Already, the country is reeling under a Sh6.4 trillion debt burden accumulated mainly in the past seven years under the Jubilee administration. In 2012, the debt portfolio stood at Sh1.6 trillion but that has risen astronomically, creating a fiscal challenge. The problem is this: Sh900 billion of the debt is due for repayment and that means revenues collected must first be used to offset the debts before committing the remainder to national recurrent or capital expenditures. A way round it is to borrow more to pay off the debts, but the net result is that a country is forced into a debt treadmill.
But that is part of the story. Often, borrowed cash is never put into any meaningful use, as the bulk is stolen or wasted in phantom projects. A case in point is the Sh280 billion Eurobond that was borrowed in 2014. To date, the government cannot account for that money. Former Auditor-General Edward Ouko categorically stated that their audits could not capture where the money went and what purpose it served.
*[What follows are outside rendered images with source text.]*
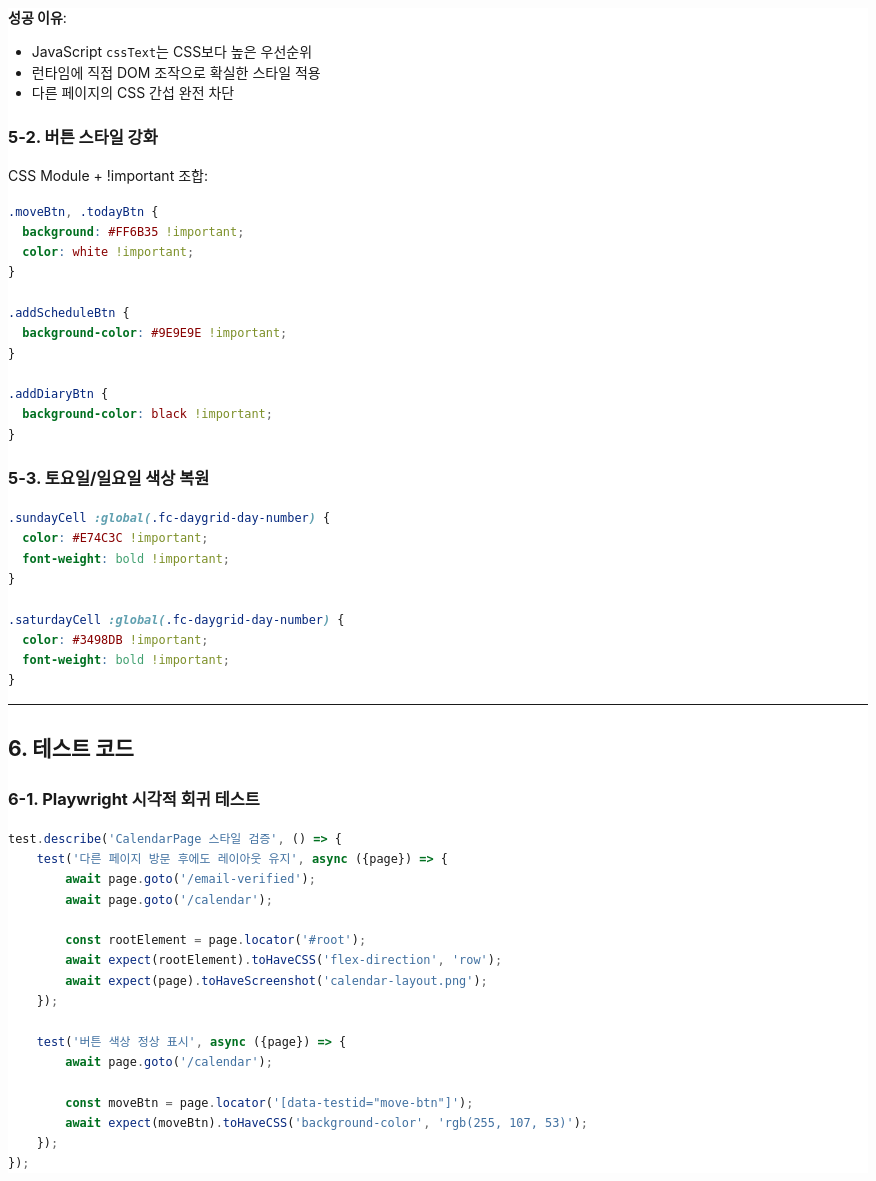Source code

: **성공 이유**:

- JavaScript `cssText`는 CSS보다 높은 우선순위
- 런타임에 직접 DOM 조작으로 확실한 스타일 적용
- 다른 페이지의 CSS 간섭 완전 차단

### 5-2. 버튼 스타일 강화

CSS Module + !important 조합:

```scss
.moveBtn, .todayBtn {
  background: #FF6B35 !important;
  color: white !important;
}

.addScheduleBtn {
  background-color: #9E9E9E !important;
}

.addDiaryBtn {
  background-color: black !important;
}
```

### 5-3. 토요일/일요일 색상 복원

```scss
.sundayCell :global(.fc-daygrid-day-number) {
  color: #E74C3C !important;
  font-weight: bold !important;
}

.saturdayCell :global(.fc-daygrid-day-number) {
  color: #3498DB !important;
  font-weight: bold !important;
}
```

---

## 6. 테스트 코드

### 6-1. Playwright 시각적 회귀 테스트

```javascript
test.describe('CalendarPage 스타일 검증', () => {
    test('다른 페이지 방문 후에도 레이아웃 유지', async ({page}) => {
        await page.goto('/email-verified');
        await page.goto('/calendar');

        const rootElement = page.locator('#root');
        await expect(rootElement).toHaveCSS('flex-direction', 'row');
        await expect(page).toHaveScreenshot('calendar-layout.png');
    });

    test('버튼 색상 정상 표시', async ({page}) => {
        await page.goto('/calendar');

        const moveBtn = page.locator('[data-testid="move-btn"]');
        await expect(moveBtn).toHaveCSS('background-color', 'rgb(255, 107, 53)');
    });
});
```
Further and cryptically, he stated that most of the projects in the annual budgets are vendor-driven; mere conduits for stealing from the public.
Against this background, Mr Yatani pronounced himself on two things. One, financial discipline; that the government has to manage its cash prudently and in particular account for all the loans. Consequently, he undertook an audit of all loans to establish usage and, where applicable, negotiate with lenders to redirect some of the money to more productive ventures if it has not been spent.
Secondly, the minister increased budgetary allocations for the Ethics and Anti-Corruption Commission and the Directorate of Public Prosecutions, with the express objective of enhancing their capacity to fight corruption.
Underpinning these is the fact loans are not helping Kenyans. Which is the point we seek to canvass. All borrowed cash must be put into proper use and fully accounted for. Beyond the grand budgetary plans, there has to be a strict execution plan, complete with checks.
Given that this year’s Budget is coming in the context of an economic recession brought about by Covid-19 pandemic and which has necessitated increased borrowing, Treasury must exercise strict control of funds and graft cases dealt with ruthlessly.